Rediscover what brought you fulfillment, satisfaction, fun, and joy as a way of rebuilding yourself and your life.
My life changed overnight and that can be disconcerting. In my case, we had recently moved into a new home we had built to be closer to my Mom (who unfortunately died the week before it was finished). My husband and I went from being empty nesters to a house full of grown children and grandchildren. Plus, I had to find new clients as a freelance writer and begin working again. It was a tumultuous year in other ways as well. My mother-in-law lost her fight against ovarian cancer and my son began going through a nasty divorce and custody battle.
Let’s get real, between all these events and changes in my life, I was shaken. I felt fragile and fought depression for the first time in my life.
It’s been a journey, but I am beginning to recover and heal. In the process, I’m learning to embrace all the new changes in my life. My new job writing magazine articles does require meeting strict deadlines, but the subjects are fun and it’s exciting work. We are a multi-generational family living together, but I’ve come to enjoy having the cocoon of family love around me during this difficult time. My oldest son is going through many of the same emotions as I am as he finds his way after divorce and we’ve connected on a whole new level. When our three grandchildren are with us, they bring us joy and keep us young.
So, don’t be afraid of change. Get out of your comfort zone and discover a new side of yourself.

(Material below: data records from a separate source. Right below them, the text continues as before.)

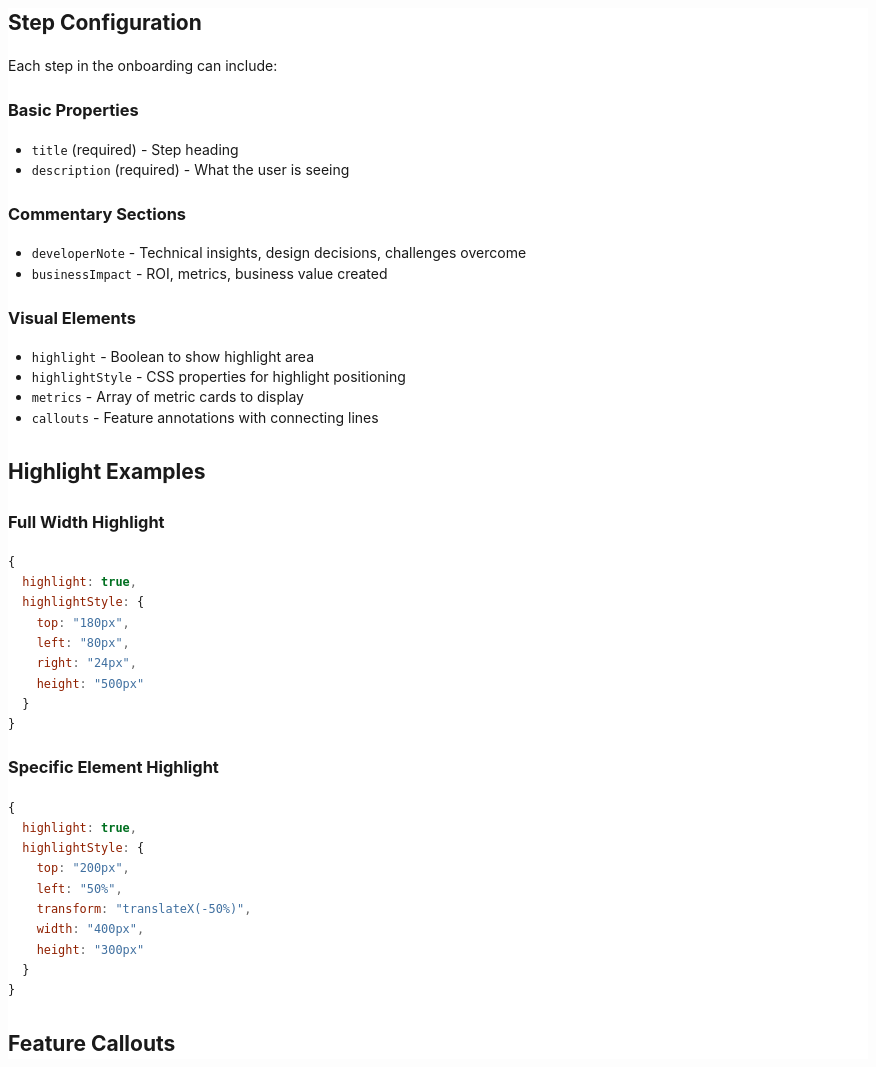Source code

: ## Step Configuration

Each step in the onboarding can include:

### Basic Properties
- `title` (required) - Step heading
- `description` (required) - What the user is seeing

### Commentary Sections
- `developerNote` - Technical insights, design decisions, challenges overcome
- `businessImpact` - ROI, metrics, business value created

### Visual Elements
- `highlight` - Boolean to show highlight area
- `highlightStyle` - CSS properties for highlight positioning
- `metrics` - Array of metric cards to display
- `callouts` - Feature annotations with connecting lines

## Highlight Examples

### Full Width Highlight
```javascript
{
  highlight: true,
  highlightStyle: {
    top: "180px",
    left: "80px",
    right: "24px",
    height: "500px"
  }
}
```

### Specific Element Highlight
```javascript
{
  highlight: true,
  highlightStyle: {
    top: "200px",
    left: "50%",
    transform: "translateX(-50%)",
    width: "400px",
    height: "300px"
  }
}
```

## Feature Callouts
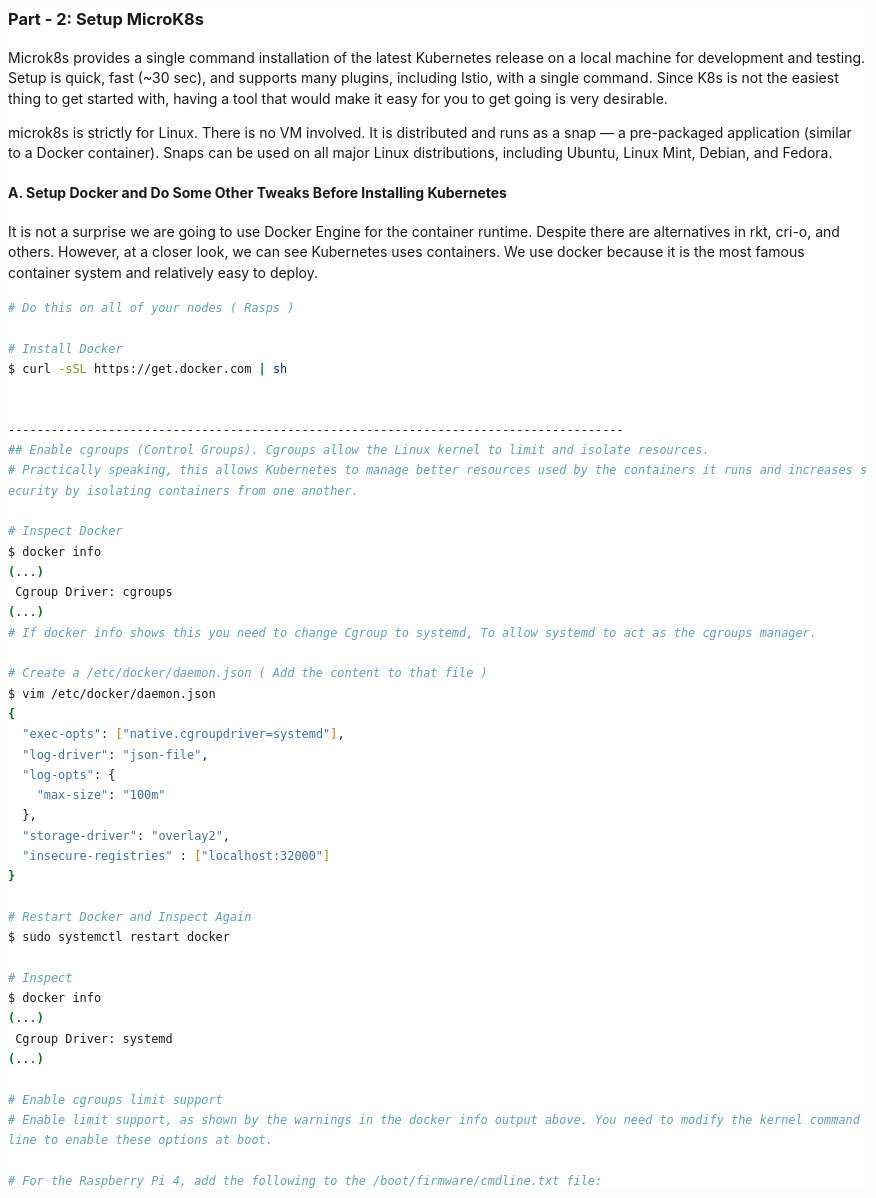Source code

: ### Part - 2: Setup MicroK8s

Microk8s provides a single command installation of the latest Kubernetes release on a local machine for development and testing. Setup is quick, fast (~30 sec), and supports many plugins, including Istio, with a single command. Since K8s is not the easiest thing to get started with, having a tool that would make it easy for you to get going is very desirable.

microk8s is strictly for Linux. There is no VM involved. It is distributed and runs as a snap — a pre-packaged application (similar to a Docker container). Snaps can be used on all major Linux distributions, including Ubuntu, Linux Mint, Debian, and Fedora.

#### A. Setup Docker and Do Some Other Tweaks Before Installing Kubernetes

It is not a surprise we are going to use Docker Engine for the container runtime. Despite there are alternatives in rkt, cri-o, and others. However, at a closer look, we can see Kubernetes uses containers. We use docker because it is the most famous container system and relatively easy to deploy.

```bash
# Do this on all of your nodes ( Rasps )

# Install Docker
$ curl -sSL https://get.docker.com | sh


--------------------------------------------------------------------------------------
## Enable cgroups (Control Groups). Cgroups allow the Linux kernel to limit and isolate resources.
# Practically speaking, this allows Kubernetes to manage better resources used by the containers it runs and increases security by isolating containers from one another.

# Inspect Docker
$ docker info
(...)
 Cgroup Driver: cgroups
(...)
# If docker info shows this you need to change Cgroup to systemd, To allow systemd to act as the cgroups manager.

# Create a /etc/docker/daemon.json ( Add the content to that file )
$ vim /etc/docker/daemon.json
{
  "exec-opts": ["native.cgroupdriver=systemd"],
  "log-driver": "json-file",
  "log-opts": {
    "max-size": "100m"
  },
  "storage-driver": "overlay2",
  "insecure-registries" : ["localhost:32000"]
}

# Restart Docker and Inspect Again
$ sudo systemctl restart docker

# Inspect
$ docker info
(...)
 Cgroup Driver: systemd
(...)

# Enable cgroups limit support
# Enable limit support, as shown by the warnings in the docker info output above. You need to modify the kernel command line to enable these options at boot.

# For the Raspberry Pi 4, add the following to the /boot/firmware/cmdline.txt file:

```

Maybe that means a new career, trying a new sport, traveling to a new place, changing your hair, or taking classes. Shake things up a little.
EMBRACE YOUR NEW ROLE
You will go through several stages before this step can happen. However, the time comes when you make a choice. You can move on and discover possibilities that a life change presents you or get stuck in negative emotions.
Find a way to put one foot in front of the other. If you can move forward, eventually you’ll see the light at the end of the tunnel. I know this from experience.
In time, you’ll reconnect with old friends or make new friends, go to work, back to school, or volunteer, rediscover what once brought you joy, enjoy new adventures, and find your way. You’ll look at the changes in your life in a positive way, feel more confident and in control, and become more productive and optimistic about your future.
The time will come when you will find yourself again, embrace your new role in life, and feel like your new shoes are a good fit. You will breathe a sigh of relief. Life will never be perfect but eventually you won’t have to struggle so hard to “make your life work” again. It just will.